SUPPLIED PASSAGE —
_ _ _

Write an Rx "RetryAfter" extension method
Solution 1:
The key to this implementation of a back off retry is deferred observables. A deferred observable won't execute its factory until someone subscribes to it. And it will invoke the factory for each subscription, making it ideal for our retry scenario.
Assume we have a method which triggers a network request.
public IObservable<WebResponse> SomeApiMethod() { ... }
For the purposes of this little snippet, let's define the deferred as source
var source = Observable.Defer(() => SomeApiMethod());
Whenever someone subscribes to source it will invoke SomeApiMethod and launch a new web request. The naive way to retry it whenever it fails would be using the built in Retry operator.
source.Retry(4)
That wouldn't be very nice to the API though and it's not what you're asking for. We need to delay the launching of requests in between each attempt. One way of doing that is with a delayed subscription.
Observable.Defer(() => source.DelaySubscription(TimeSpan.FromSeconds(1))).Retry(4)
That's not ideal since it'll add the delay even on the first request, let's fix that.
int attempt = 0;
Observable.Defer(() => {
return ((++attempt == 1) ? source : source.DelaySubscription(TimeSpan.FromSeconds(1)))
})
.Retry(4)
.Select(response => ...)
Just pausing for a second isn't a very good retry method though so let's change that constant to be a function which receives the retry count and returns an appropriate delay. Exponential back off is easy enough to implement.
Func<int, TimeSpan> strategy = n => TimeSpan.FromSeconds(Math.Pow(n, 2));
((++attempt == 1) ? source : source.DelaySubscription(strategy(attempt - 1)))
We're almost done now, we just need to add a way of specifying for which exceptions we should retry. Let's add a function that given an exception returns whether or not it makes sense to retry, we'll call it retryOnError.
Now we need to write some scary looking code but bear with me.
Observable.Defer(() => {
return ((++attempt == 1) ? source : source.DelaySubscription(strategy(attempt - 1)))
.Select(item => new Tuple<bool, WebResponse, Exception>(true, item, null))
.Catch<Tuple<bool, WebResponse, Exception>, Exception>(e => retryOnError(e)
? Observable.Throw<Tuple<bool, WebResponse, Exception>>(e)
: Observable.Return(new Tuple<bool, WebResponse, Exception>(false, null, e)));
})
.Retry(retryCount)
.SelectMany(t => t.Item1
? Observable.Return(t.Item2)
: Observable.Throw<T>(t.Item3))
All of those angle brackets are there to marshal an exception for which we shouldn't retry past the .Retry()
. We've made the inner observable be an IObservable<Tuple<bool, WebResponse, Exception>>
where the first bool indicates if we have a response or an exception. If retryOnError indicates that we should retry for a particular exception the inner observable will throw and that will be picked up by the retry. The SelectMany just unwraps our Tuple and makes the resulting observable be IObservable<WebRequest>
again.
See my gist with full source and tests for the final version. Having this operator allows us to write our retry code quite succinctly
Observable.Defer(() => SomApiMethod())

_ _ _

GIVEN INFORMATION —
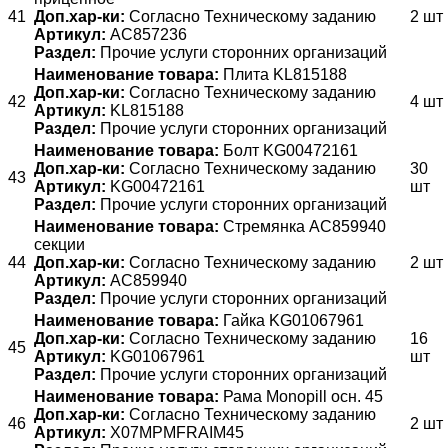
41
Доп.хар-ки:
Согласно Техническому заданию
2 шт
Артикул:
АС857236
Раздел:
Прочие услуги сторонних организаций
Наименование товара:
Плита KL815188
Доп.хар-ки:
Согласно Техническому заданию
42
4 шт
Артикул:
KL815188
Раздел:
Прочие услуги сторонних организаций
Наименование товара:
Болт KG00472161
Доп.хар-ки:
Согласно Техническому заданию
30
43
Артикул:
KG00472161
шт
Раздел:
Прочие услуги сторонних организаций
Наименование товара:
Стремянка AC859940
секции
44
Доп.хар-ки:
Согласно Техническому заданию
2 шт
Артикул:
AC859940
Раздел:
Прочие услуги сторонних организаций
Наименование товара:
Гайка KG01067961
Доп.хар-ки:
Согласно Техническому заданию
16
45
Артикул:
KG01067961
шт
Раздел:
Прочие услуги сторонних организаций
Наименование товара:
Рама Monopill осн. 45
Доп.хар-ки:
Согласно Техническому заданию
46
2 шт
Артикул:
X07MPMFRAIM45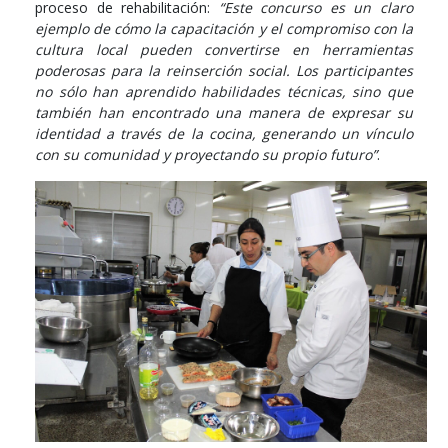
proceso de rehabilitación:
“Este concurso es un claro
ejemplo de cómo la capacitación y el compromiso con la
cultura local pueden convertirse en herramientas
poderosas para la reinserción social. Los participantes
no sólo han aprendido habilidades técnicas, sino que
también han encontrado una manera de expresar su
identidad a través de la cocina, generando un vínculo
con su comunidad y proyectando su propio futuro”
.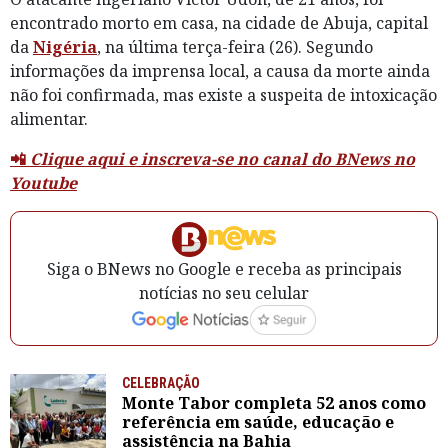
encontrado morto em casa, na cidade de Abuja, capital
da
Nigéria
, na última terça-feira (26). Segundo
informações da imprensa local, a causa da morte ainda
não foi confirmada, mas existe a suspeita de intoxicação
alimentar.
📲
Clique aqui e inscreva-se no canal do BNews no
Youtube
Siga o BNews no Google e receba as principais
notícias no seu celular
CELEBRAÇÃO
Monte Tabor completa 52 anos como
referência em saúde, educação e
assistência na Bahia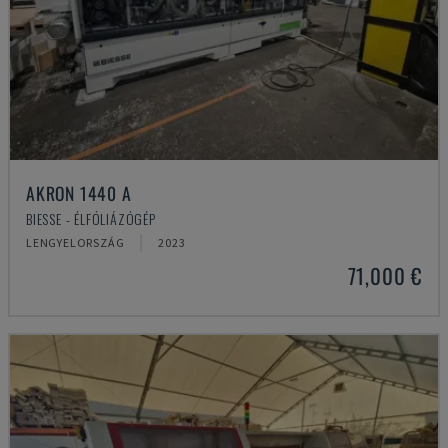
AKRON 1440 A
BIESSE - ÉLFÓLIÁZÓGÉP
LENGYELORSZÁG
2023
71,000 €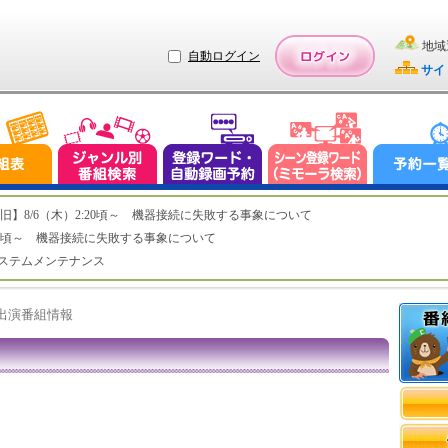
地域
自動ログイン
サイ
ステム復旧】8/6（木）2:20頃～ 機器接続に失敗する事象について
（木）2:20頃～ 機器接続に失敗する事象について
（水）システムメンテナンス
ト出演番組情報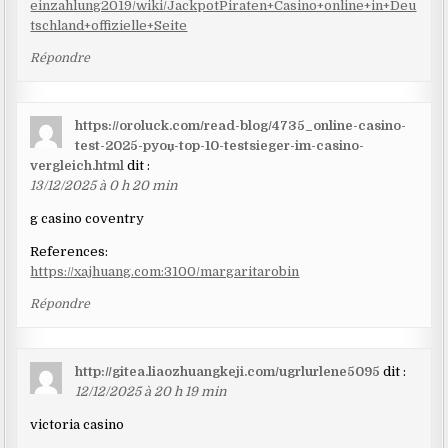
einzahlung2019/wiki/JackpotPiraten+Casino+online+in+Deu
tschland+offizielle+Seite
Répondre
https://oroluck.com/read-blog/4735_online-casino-
test-2025-pyoџ-top-10-testsieger-im-casino-
vergleich.html
dit :
13/12/2025 à 0 h 20 min
g casino coventry
References:
https://xajhuang.com:3100/margaritarobin
Répondre
http://gitea.liaozhuangkeji.com/ugrlurlene5095
dit :
12/12/2025 à 20 h 19 min
victoria casino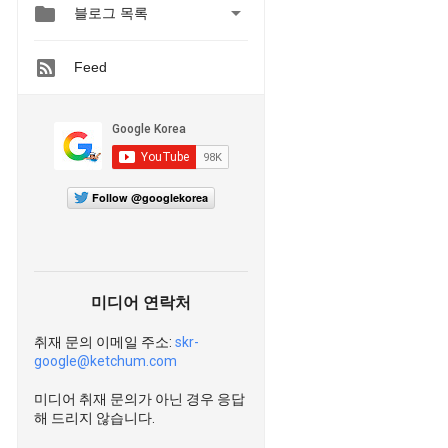


블로그 목록
Feed
Follow @googlekorea
미디어 연락처
취재 문의 이메일 주소:
skr-
google@ketchum.com
미디어 취재 문의가 아닌 경우 응답
해 드리지 않습니다.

_ _ _

INSTRUCTION 1 — In the RetryAfter write-up, what is wrong with the first version that uses a delayed subscription?
INSTRUCTION 2 — Extend the RetryAfter write-up, picking up right after its final line.

EXERCISE RESULT 1 — It adds the delay even on the first request.

EXERCISE RESULT 2 —
.RetryWithBackoffStrategy(
retryCount: 4,
retryOnError: e => e is ApiRetryWebException
)
Solution 2:
Maybe I'm over simplifying the situation, but if we look at the implementation of Retry, it is simply an Observable.Catch over an infinite enumerable of observables:
private static IEnumerable<T> RepeatInfinite<T>(T value)
{
while (true)
yield return value;
}
public virtual IObservable<TSource> Retry<TSource>(IObservable<TSource> source)
{
return Observable.Catch<TSource>(QueryLanguage.RepeatInfinite<IObservable<TSource>(source));
}
So if we take this approach, we can just add a delay after the first yield.
private static IEnumerable<IObservable<TSource>> RepeateInfinite<TSource> (IObservable<TSource> source, TimeSpan dueTime)
{
// Don't delay the first time
yield return source;
while (true)
yield return source.DelaySubscription(dueTime);
}
public static IObservable<TSource> RetryAfterDelay<TSource>(this IObservable<TSource> source, TimeSpan dueTime)
{
return RepeateInfinite(source, dueTime).Catch();
}
An overload that catches a specific exception with a retry count can be even more concise:
public static IObservable<TSource> RetryAfterDelay<TSource, TException>(this IObservable<TSource> source, TimeSpan dueTime, int count) where TException : Exception
{
return source.Catch<TSource, TException>(exception =>
{
if (count <= 0)
{
return Observable.Throw<TSource>(exception);
}
return source.DelaySubscription(dueTime).RetryAfterDelay<TSource, TException>(dueTime, --count);
});
}
Note that the overload here is using recursion. On first appearances, it would seem that a StackOverflowException is possible if count was something like Int32.MaxValue. However, DelaySubscription uses a scheduler to run the subscription action, so stack overflow would not be possible (i.e. using "trampolining"). I guess this isn't really obvious by looking at the code though. We could force a stack overflow by explicitly setting the scheduler in the DelaySubscription overload to Scheduler.Immediate, and passing in TimeSpan.Zero and Int32.MaxValue. We could pass in a non-immediate scheduler to express our intent a little more explicitly, e.g.:
return source.DelaySubscription(dueTime, TaskPoolScheduler.Default).RetryAfterDelay<TSource, TException>(dueTime, --count);
UPDATE: Added overload to take in a specific scheduler.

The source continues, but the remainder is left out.